How successful has "Fiddler on the Roof" been? Maybe a little reminder is in order.
Winner of nine Tonys, for almost 10 years the longest-running musical in Broadway history and revived there a full five times, its appeal is so universal that it's playing somewhere in the world every single day, more than any other show.
Given all that, it's easy to lose track of how hugely unlikely a success was this adaptation of a group of Yiddish short stories, and the struggles that were necessary before all those good things happened. Which is where "Fiddler: A Miracle of Miracles" comes in.
As directed by Max Lewkowicz, this engaging and enlightening documentary is stuffed with anecdotes, history and information. It makes excellent use of both new interviews and carefully selected archival footage to reveal the building blocks of all this accomplishment.
It also offers visual evidence of exactly how extensive the show's reach has been, the way various cultures around the world feel this story is specifically about them.
We see clips from productions in Japanese, Thai and Dutch, and we hear everyone from opera legend Bryn Terfel to the Temptations singing the show's iconic songs.
All this is ironic given that when the original "Fiddler" was trying to get produced, voices were loud and persistent that nobody was going to want to see it.
Based on short stories by the great Yiddish writer Sholem Aleichem about a milkman named Tevye and his relationship with God, his wife and his family of marriageable daughters, it was a landmark in American musical theater because outsiders told their own story and made it the center of popular culture.
Because the outsiders were Jewish, it was widely assumed that no one outside the faith would come to see it. The show's creators, book writer Joseph Stein, composer Jerry Bock and lyricist Sheldon Harnick, were mightily discouraged from pursuing their idea. "Jews fleeing pogroms?" they were told. "Are you out of your mind?"
One of the movie's treats are excerpts from the tapes that Bock, who did extensive research in traditional Jewish melodies, sent to lyricist Harnick when he reworked something that he thought had possibilities.

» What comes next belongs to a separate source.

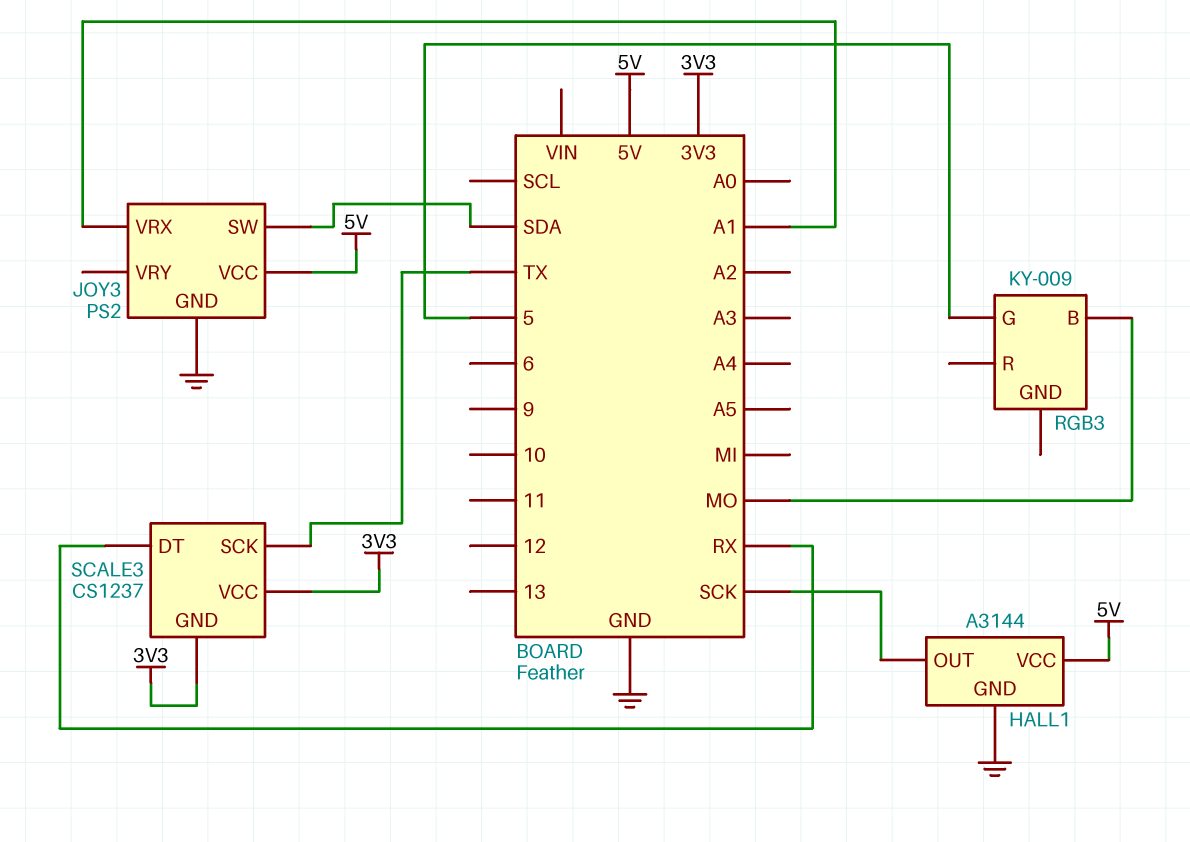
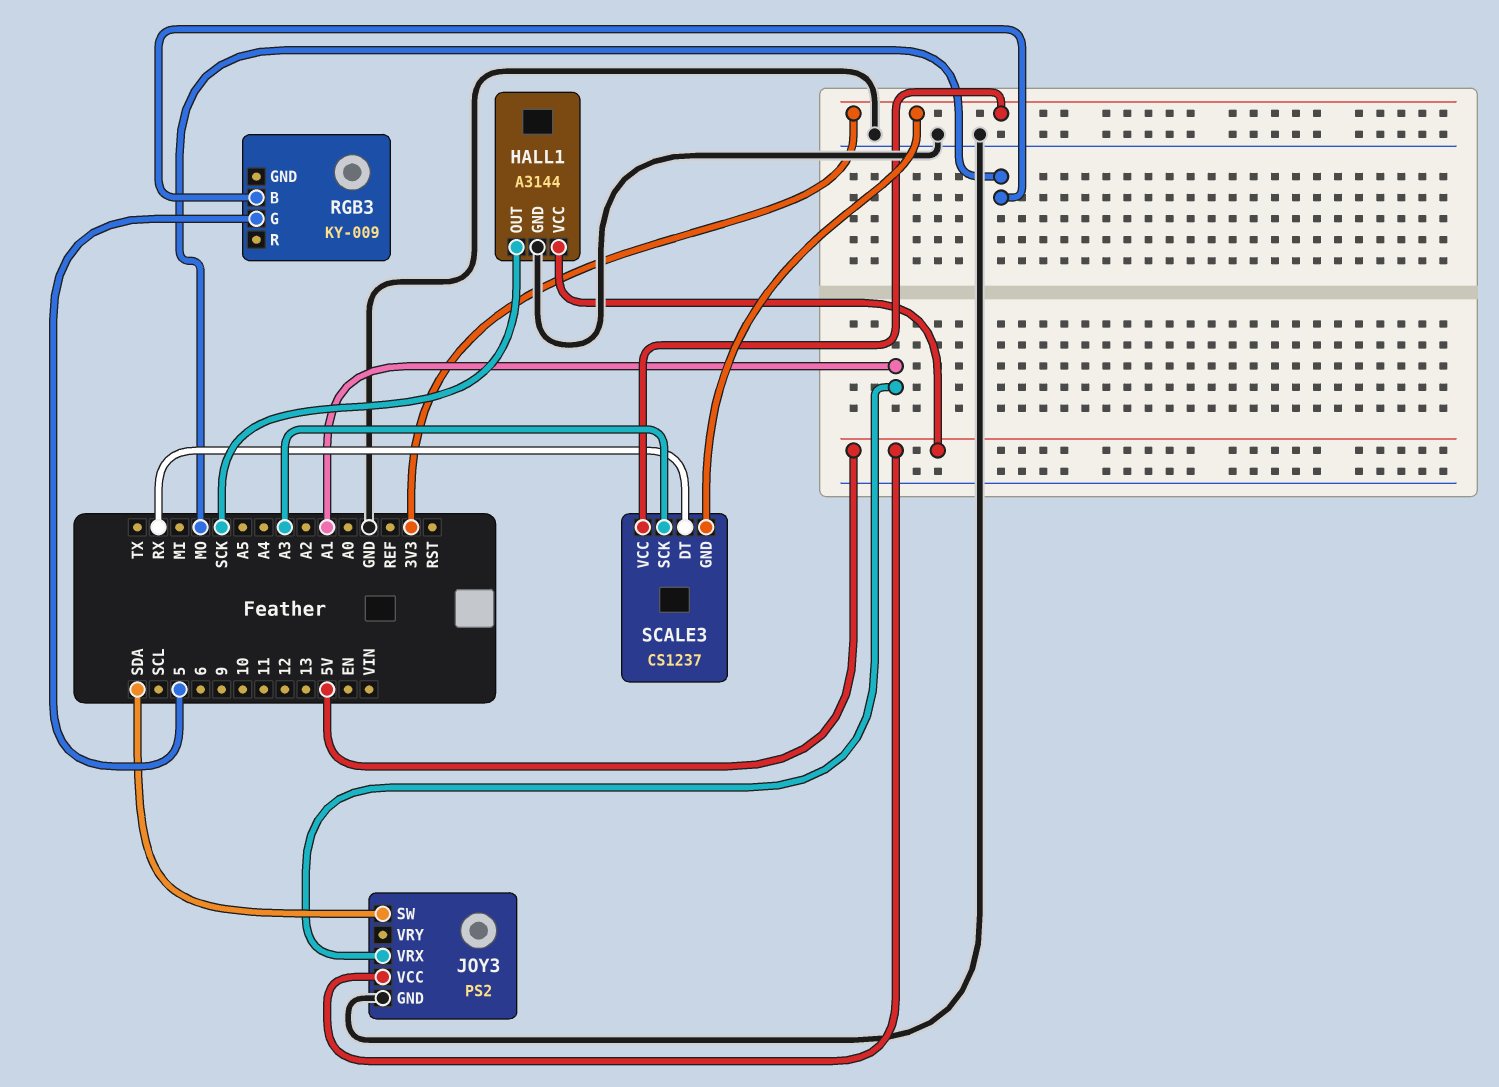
SCALE3 pin SCK: TX -> A3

It's almost chilling, after hearing Bock's voice saying he's come up with something "bubbly and spirited and kind of kooky," to hear the unmistakable strains of "If I Were a Rich Man" played for the first time.

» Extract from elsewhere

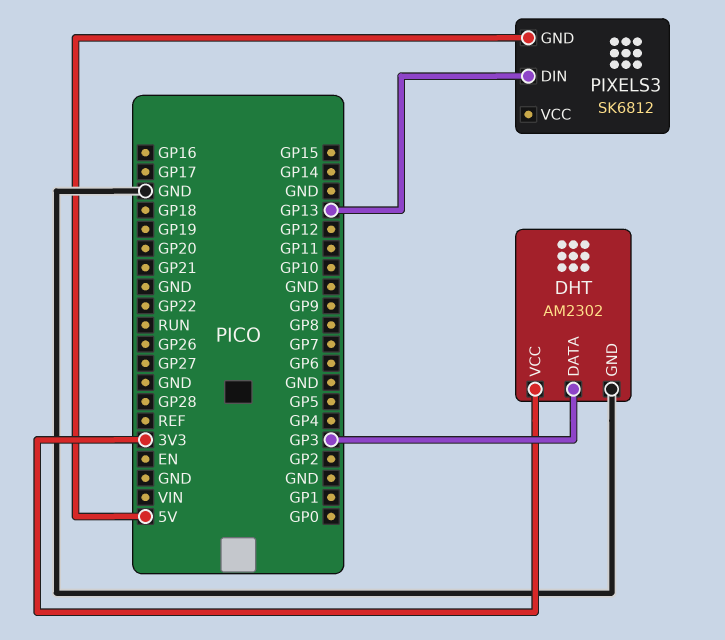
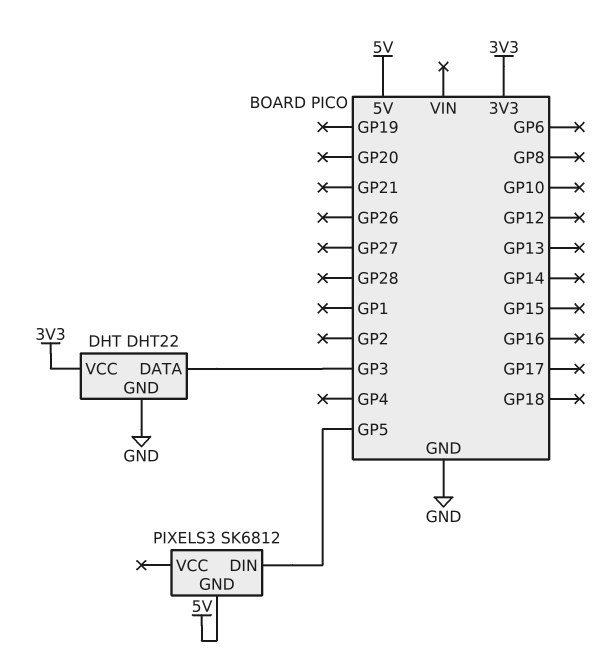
DHT: AM2302 -> DHT22
PIXELS3 pin DIN: GP13 -> GP5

Legendary producer Harold Prince's decision to hire Jerome Robbins as director/choreographer was key, the principals all agree.
Robbins' big idea, as we see in a handwritten memo, was to "celebrate and elevate the life of the shtetl." He encouraged the writing of the opening number, "Tradition."
Things went less smoothly with star Zero Mostel, who had issues with Robbins because he'd named names of Communists during the blacklist era — something he did, the film posits, because he was threatened with exposure as a homosexual.
Among the aspects of the show that are hard to believe is that when it opened in Detroit for an out-of-town tryout, Variety opined that it had no memorable songs. Robbins worked tirelessly to improve things, adding "Do You Love Me" and cutting a number called "When Messiah Comes."
In addition to original cast members Austin Pendleton and Joanna Merlin, the documentary interviews random cultural figures like Abraham Foxman of the Anti-Defamation League, not always to fascinating effect.
The most engaging person is "Hamilton's" Lin-Manuel Miranda, who supplies movies of his own wedding celebration where he and his father-in-law surprised the bride with a rousing rendition of "To Life." It's a further reminder of a show whose reach continues to expand.